Give back every record word for word, but keep the pictures out.

*Stored data*:

———

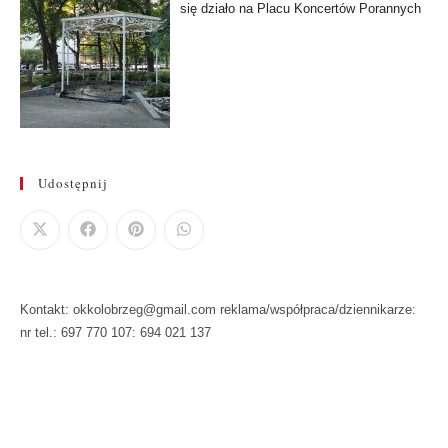
się działo na Placu Koncertów Porannych
Udostępnij
Kontakt: okkolobrzeg@gmail.com reklama/współpraca/dziennikarze:
nr tel.: 697 770 107: 694 021 137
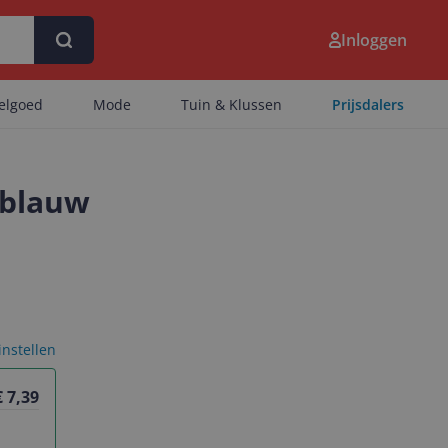
Inloggen
eelgoed
Mode
Tuin & Klussen
Prijsdalers
 blauw
 instellen
€ 7,39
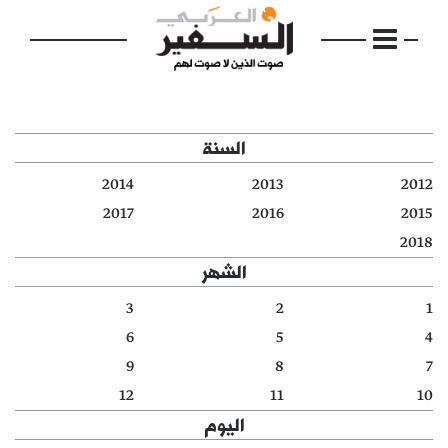
السنة
2014
2013
2012
الرئيسية
2017
2016
2015
2018
مواضيع
الشهر
إفتتاحية
3
2
1
6
5
4
فكرة
9
8
7
دفاتر
12
11
10
اليوم
بالصورة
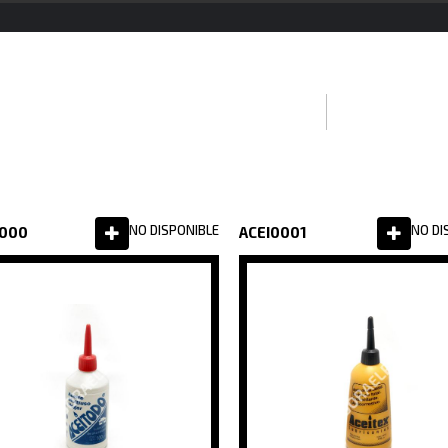
HOME
PRODUCTOS
NO DISPONIBLE
NO DI
0000
ACEI0001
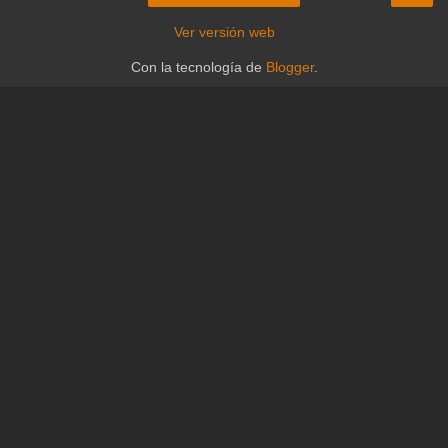
Ver versión web
Con la tecnología de
Blogger
.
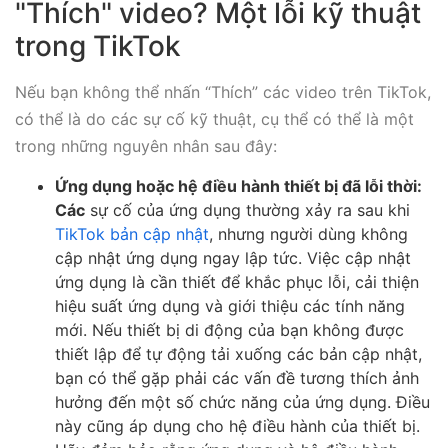
"Thích" video? Một lỗi kỹ thuật
trong TikTok
Nếu bạn không thể nhấn “Thích” các video trên TikTok,
có thể là do các sự cố kỹ thuật, cụ thể có thể là một
trong những nguyên nhân sau đây:
Ứng dụng hoặc hệ điều hành thiết bị đã lỗi thời:
Các
sự cố của ứng dụng thường xảy ra sau khi
TikTok bản cập nhật
, nhưng người dùng không
cập nhật ứng dụng ngay lập tức. Việc cập nhật
ứng dụng là cần thiết để khắc phục lỗi, cải thiện
hiệu suất ứng dụng và giới thiệu các tính năng
mới. Nếu thiết bị di động của bạn không được
thiết lập để tự động tải xuống các bản cập nhật,
bạn có thể gặp phải các vấn đề tương thích ảnh
hưởng đến một số chức năng của ứng dụng. Điều
này cũng áp dụng cho hệ điều hành của thiết bị.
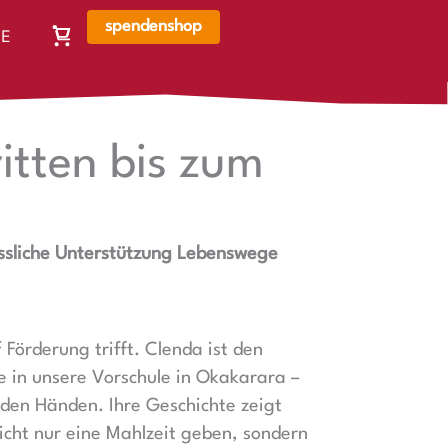
spendenshop
E
Warenkorb,
N
Warenkorb
ist
leer
itten bis zum
ässliche Unterstützung Lebenswege
Förderung trifft. Clenda ist den
 in unsere Vorschule in Okakarara –
n den Händen. Ihre Geschichte zeigt
nicht nur eine Mahlzeit geben, sondern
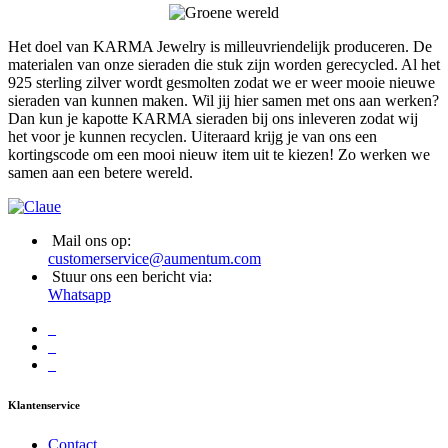
Het doel van KARMA Jewelry is milleuvriendelijk produceren. De
materialen van onze sieraden die stuk zijn worden gerecycled. Al het
925 sterling zilver wordt gesmolten zodat we er weer mooie nieuwe
sieraden van kunnen maken. Wil jij hier samen met ons aan werken?
Dan kun je kapotte KARMA sieraden bij ons inleveren zodat wij
het voor je kunnen recyclen. Uiteraard krijg je van ons een
kortingscode om een mooi nieuw item uit te kiezen! Zo werken we
samen aan een betere wereld.
Mail ons op:
customerservice@aumentum.com
Stuur ons een bericht via:
Whatsapp
Klantenservice
Contact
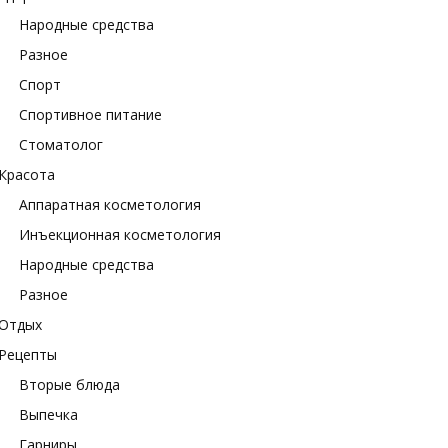
Народные средства
Разное
Спорт
Спортивное питание
Стоматолог
Красота
Аппаратная косметология
Инъекционная косметология
Народные средства
Разное
Отдых
Рецепты
Вторые блюда
Выпечка
Гарниры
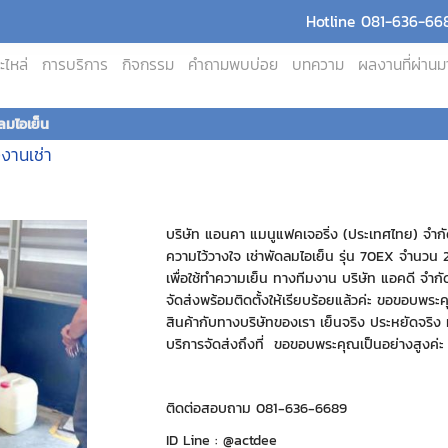
Hotline 081-636-668
ะไหล่
การบริการ
กิจกรรม
คำถามพบบ่อย
บทความ
ผลงานที่ผ่านม
ลมไอเย็น
งงานเช่า
บริษัท แอนคา แมนูแฟคเจอริ่ง (ประเทศไทย) จำกัด
ความไว้วางใจ เช่าพัดลมไอเย็น รุ่น 70EX จำนวน 2
เพื่อใช้ทำความเย็น ทางทีมงาน บริษัท แอคดี จำกั
จัดส่งพร้อมติดตั้งให้เรียบร้อยแล้วค่ะ ขอขอบพระคุณ
สินค้ากับทางบริษัทของเรา เย็นจริง ประหยัดจริง ทีน
บริการจัดส่งถึงที่ ขอขอบพระคุณเป็นอย่างสูงค่ะ
ติดต่อสอบถาม 081-636-6689
ID Line : @actdee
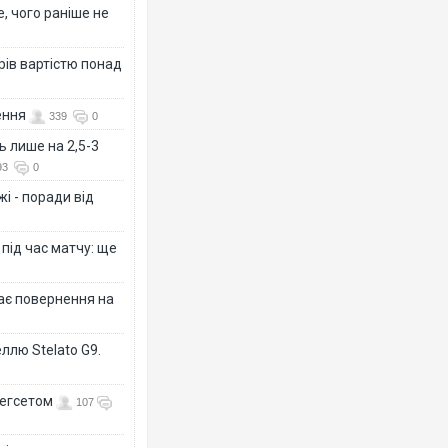
, чого раніше не
рів вартістю понад
ення
339
0
ь лише на 2,5-3
93
0
і - поради від
 під час матчу: ще
дає повернення на
ллю Stelato G9.
Гегсетом
107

———

*Output for this exercise*:
się działo na Placu Koncertów Porannych
Udostępnij
Kontakt: okkolobrzeg@gmail.com reklama/współpraca/dziennikarze:
nr tel.: 697 770 107: 694 021 137
Inloggen
eelgoed
Mode
Tuin & Klussen
Prijsdalers
 blauw
 instellen
€ 7,39
السنة
2014
2013
2012
الرئيسية
2017
2016
2015
2018
مواضيع
الشهر
إفتتاحية
3
2
1
6
5
4
فكرة
9
8
7
دفاتر
12
11
10
اليوم
بالصورة
HOME
PRODUCTOS
NO DISPONIBLE
NO DI
0000
ACEI0001
Ver versión web
Con la tecnología de
Blogger
.
"Thích" video? Một lỗi kỹ thuật
trong TikTok
Nếu bạn không thể nhấn “Thích” các video trên TikTok,
có thể là do các sự cố kỹ thuật, cụ thể có thể là một
trong những nguyên nhân sau đây:
Ứng dụng hoặc hệ điều hành thiết bị đã lỗi thời:
Các
sự cố của ứng dụng thường xảy ra sau khi
TikTok bản cập nhật
, nhưng người dùng không
cập nhật ứng dụng ngay lập tức. Việc cập nhật
ứng dụng là cần thiết để khắc phục lỗi, cải thiện
hiệu suất ứng dụng và giới thiệu các tính năng
mới. Nếu thiết bị di động của bạn không được
thiết lập để tự động tải xuống các bản cập nhật,
bạn có thể gặp phải các vấn đề tương thích ảnh
hưởng đến một số chức năng của ứng dụng. Điều
này cũng áp dụng cho hệ điều hành của thiết bị.
spendenshop
E
Warenkorb,
N
Warenkorb
ist
leer
itten bis zum
ässliche Unterstützung Lebenswege
Förderung trifft. Clenda ist den
 in unsere Vorschule in Okakarara –
n den Händen. Ihre Geschichte zeigt
nicht nur eine Mahlzeit geben, sondern
Het doel van KARMA Jewelry is milleuvriendelijk produceren. De
materialen van onze sieraden die stuk zijn worden gerecycled. Al het
925 sterling zilver wordt gesmolten zodat we er weer mooie nieuwe
sieraden van kunnen maken. Wil jij hier samen met ons aan werken?
Dan kun je kapotte KARMA sieraden bij ons inleveren zodat wij
het voor je kunnen recyclen. Uiteraard krijg je van ons een
kortingscode om een mooi nieuw item uit te kiezen! Zo werken we
samen aan een betere wereld.
Mail ons op:
customerservice@aumentum.com
Stuur ons een bericht via:
Whatsapp
Klantenservice
Contact
Народные средства
Разное
Спорт
Спортивное питание
Стоматолог
Красота
Аппаратная косметология
Инъекционная косметология
Народные средства
Разное
Отдых
Рецепты
Вторые блюда
Выпечка
Гарниры
Hotline 081-636-668
ะไหล่
การบริการ
กิจกรรม
คำถามพบบ่อย
บทความ
ผลงานที่ผ่านม
ลมไอเย็น
งงานเช่า
บริษัท แอนคา แมนูแฟคเจอริ่ง (ประเทศไทย) จำกัด
ความไว้วางใจ เช่าพัดลมไอเย็น รุ่น 70EX จำนวน 2
เพื่อใช้ทำความเย็น ทางทีมงาน บริษัท แอคดี จำกั
จัดส่งพร้อมติดตั้งให้เรียบร้อยแล้วค่ะ ขอขอบพระคุณ
สินค้ากับทางบริษัทของเรา เย็นจริง ประหยัดจริง ทีน
บริการจัดส่งถึงที่ ขอขอบพระคุณเป็นอย่างสูงค่ะ
ติดต่อสอบถาม 081-636-6689
ID Line : @actdee
, чого раніше не
рів вартістю понад
ення
339
0
ь лише на 2,5-3
93
0
і - поради від
 під час матчу: ще
дає повернення на
ллю Stelato G9.
Гегсетом
107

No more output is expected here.